• [ABOUT THIS EXERCISE]
The following entries should be restated word for word, pictures excluded.
▼▼▼
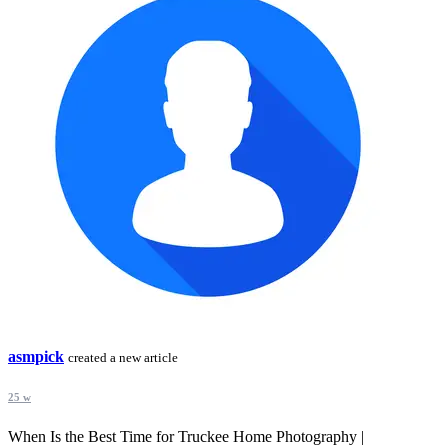
asmpick
created a new article
25 w
When Is the Best Time for Truckee Home Photography |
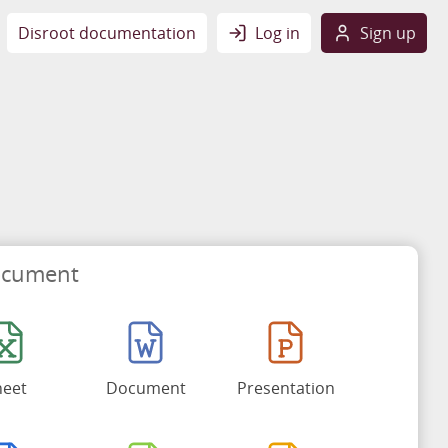
Disroot documentation
Log in
Sign up
ocument
heet
Document
Presentation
▲▲▲
• [ANSWER TO THIS PROBLEM]
asmpick
created a new article
25 w
When Is the Best Time for Truckee Home Photography |
Disroot documentation
Log in
Sign up
ocument
heet
Document
Presentation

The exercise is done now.